[Stored data entries]
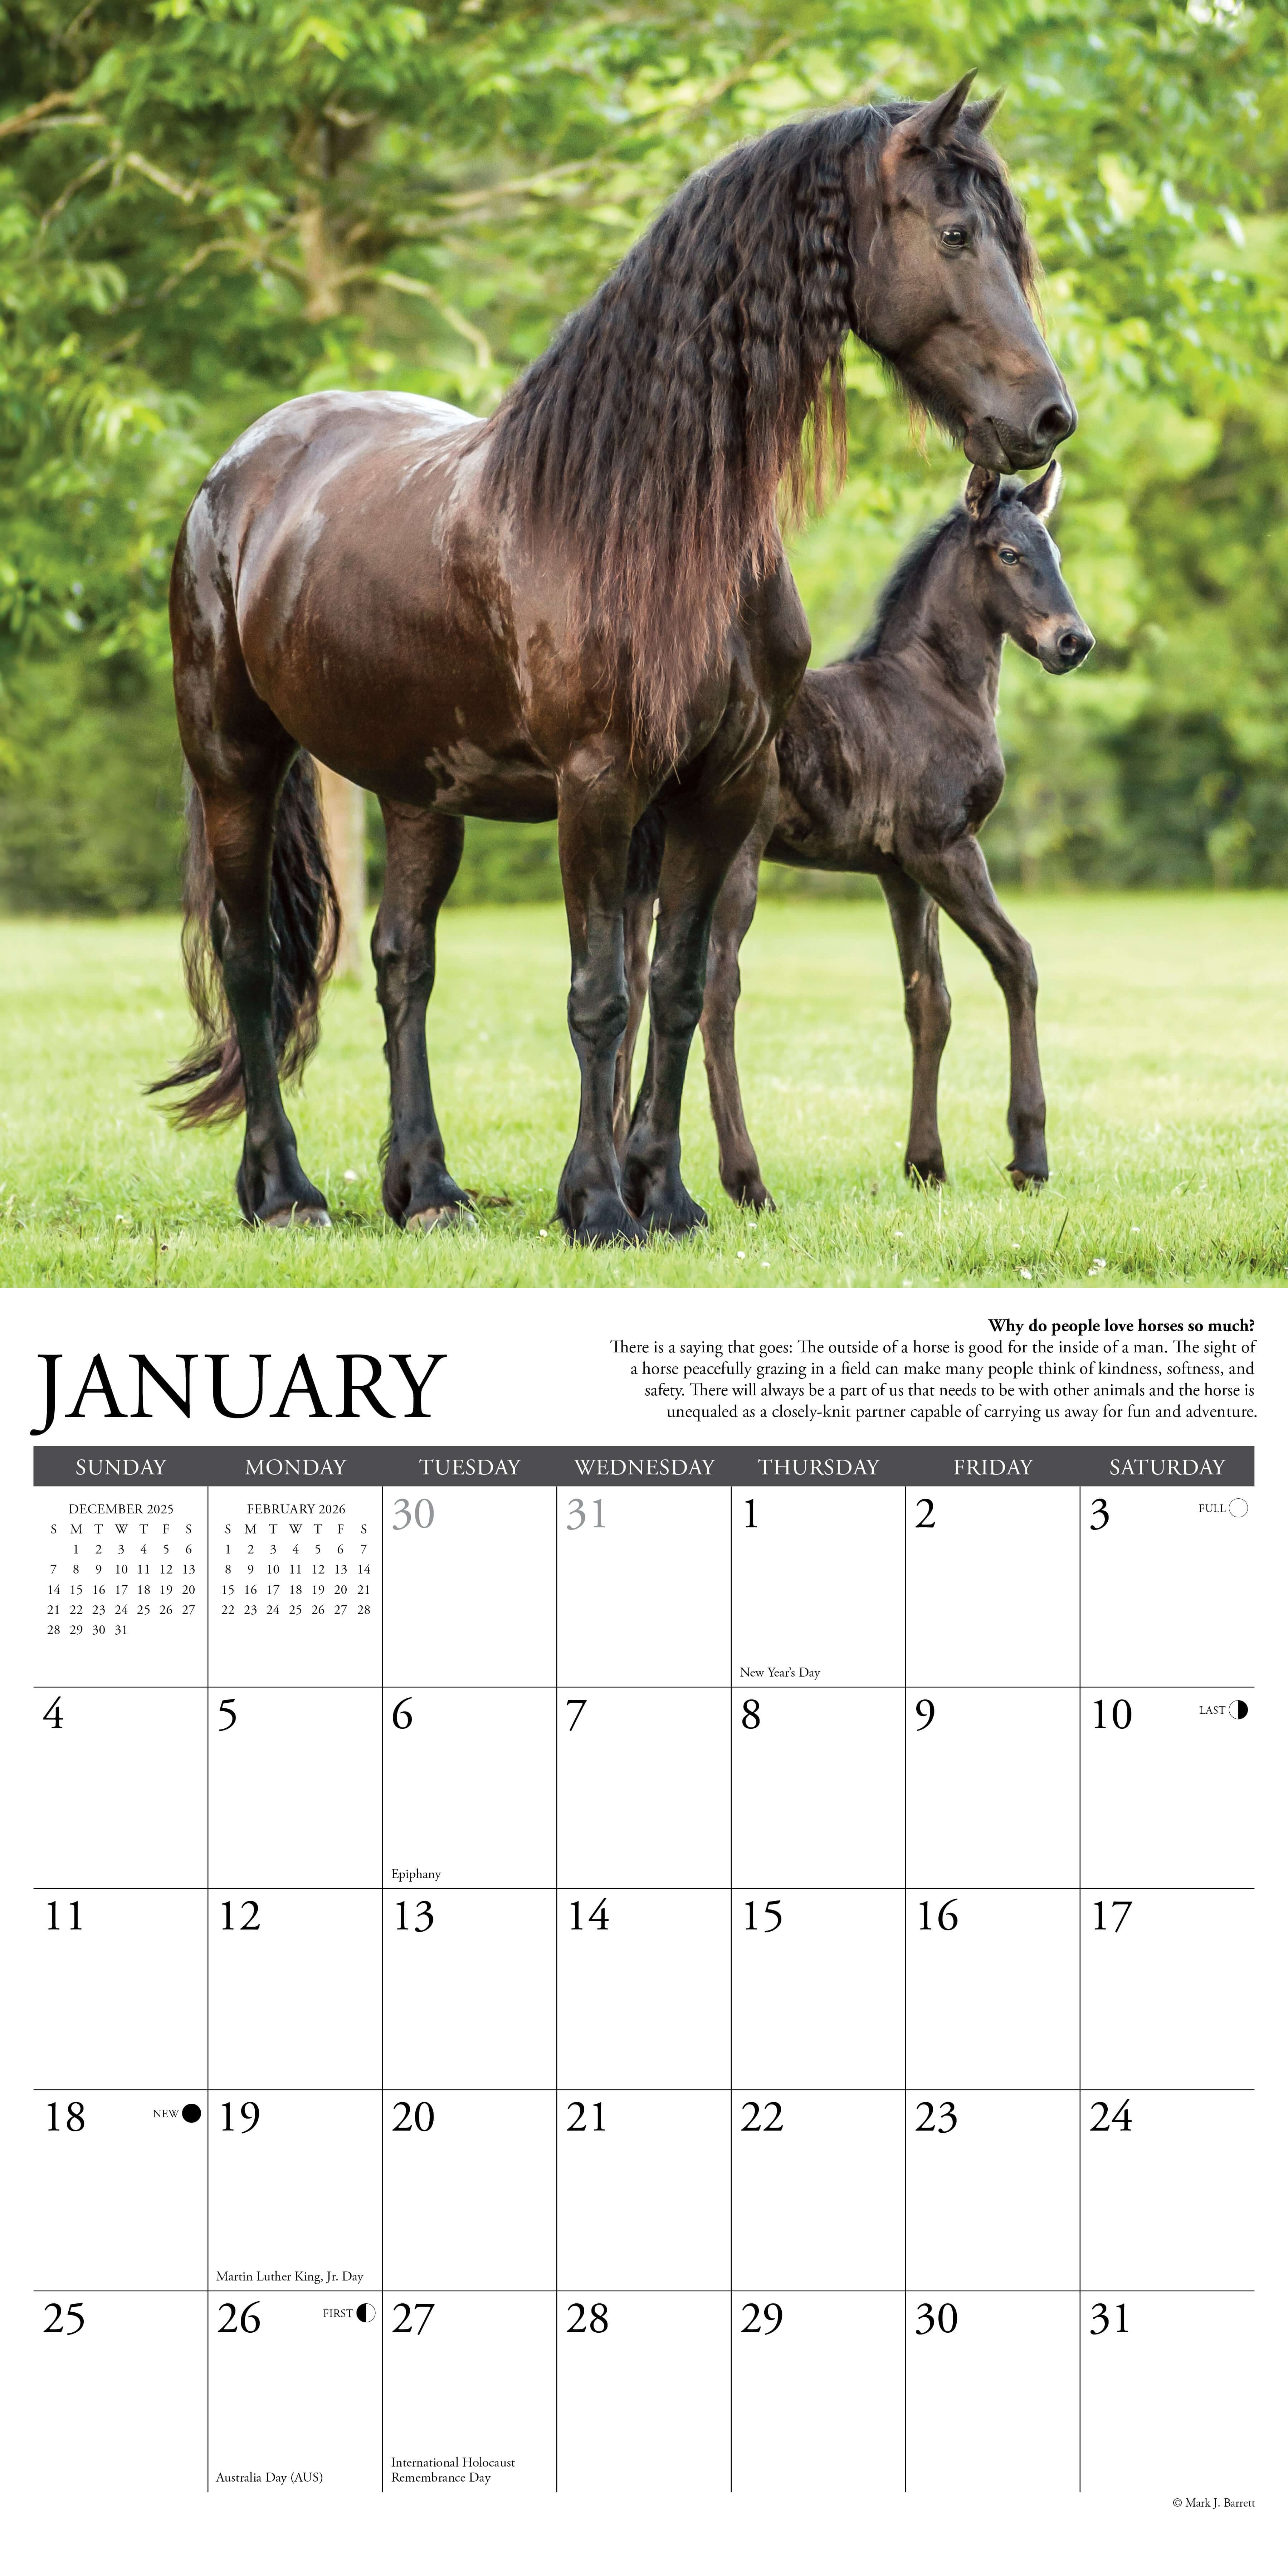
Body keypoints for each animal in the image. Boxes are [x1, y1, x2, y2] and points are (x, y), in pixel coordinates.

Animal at [615, 462, 1094, 1200]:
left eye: (1058, 555)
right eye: (1010, 555)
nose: (1073, 642)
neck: (935, 689)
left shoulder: (903, 874)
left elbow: (929, 1003)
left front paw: (925, 1164)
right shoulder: (946, 849)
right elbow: (1017, 962)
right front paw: (1029, 1154)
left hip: (651, 867)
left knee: (638, 986)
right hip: (736, 858)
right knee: (717, 991)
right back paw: (745, 1178)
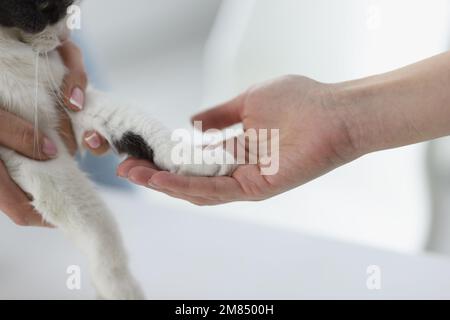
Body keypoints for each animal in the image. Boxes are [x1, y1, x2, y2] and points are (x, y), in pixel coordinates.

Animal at [0, 0, 236, 300]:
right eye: (44, 8)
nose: (65, 38)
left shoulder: (65, 93)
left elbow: (133, 120)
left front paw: (198, 157)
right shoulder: (32, 150)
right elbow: (99, 223)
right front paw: (120, 288)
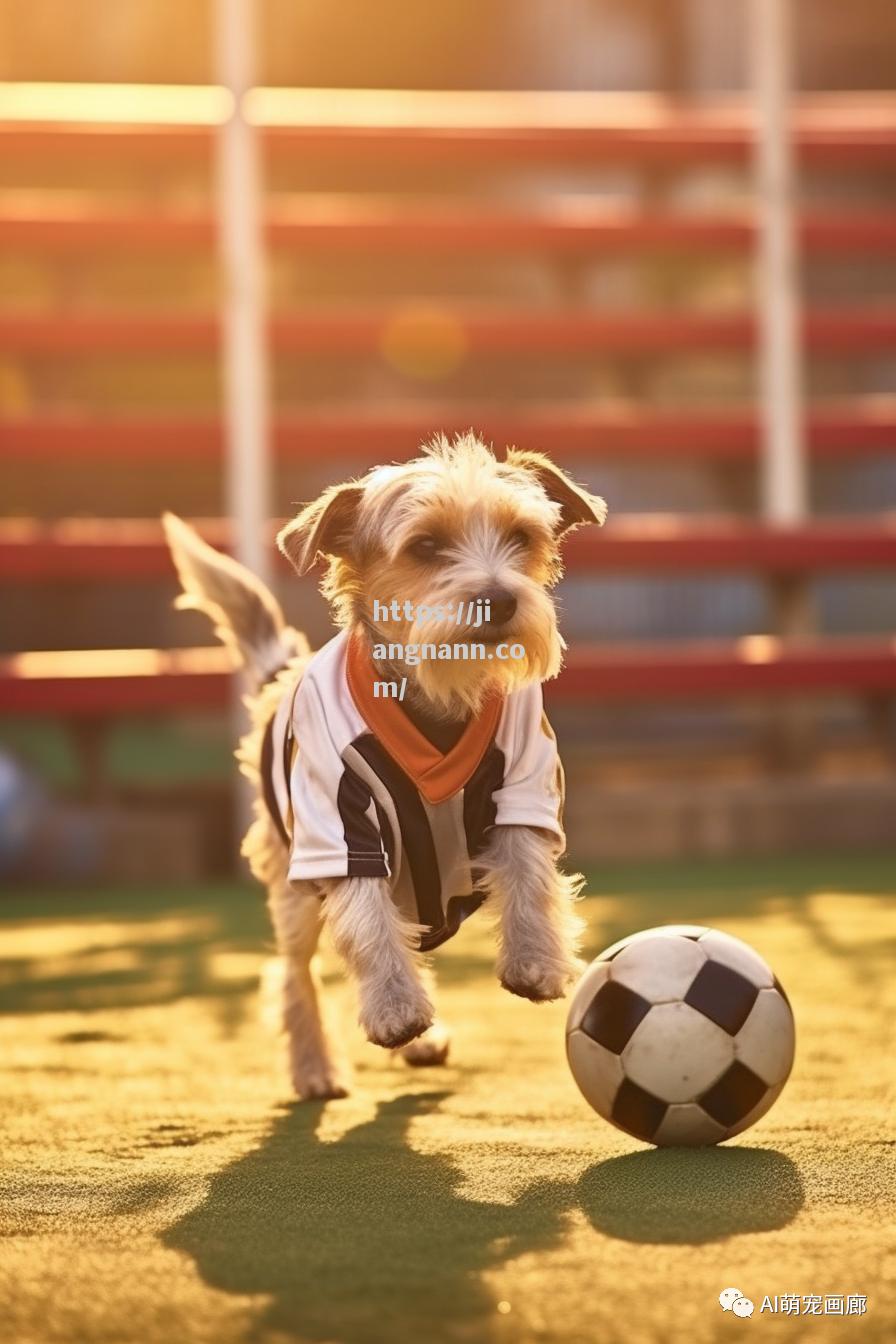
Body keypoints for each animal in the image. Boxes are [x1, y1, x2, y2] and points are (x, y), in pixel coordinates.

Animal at [163, 435, 607, 1096]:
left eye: (521, 536)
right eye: (425, 546)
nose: (499, 598)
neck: (435, 698)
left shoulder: (525, 784)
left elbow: (529, 871)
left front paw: (536, 962)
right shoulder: (339, 826)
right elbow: (369, 921)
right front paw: (397, 1010)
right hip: (291, 884)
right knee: (296, 970)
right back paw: (315, 1067)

Description of the task. Every line above that includes the string "front" should be counted, and the answer should be that number only.

Task answer. 6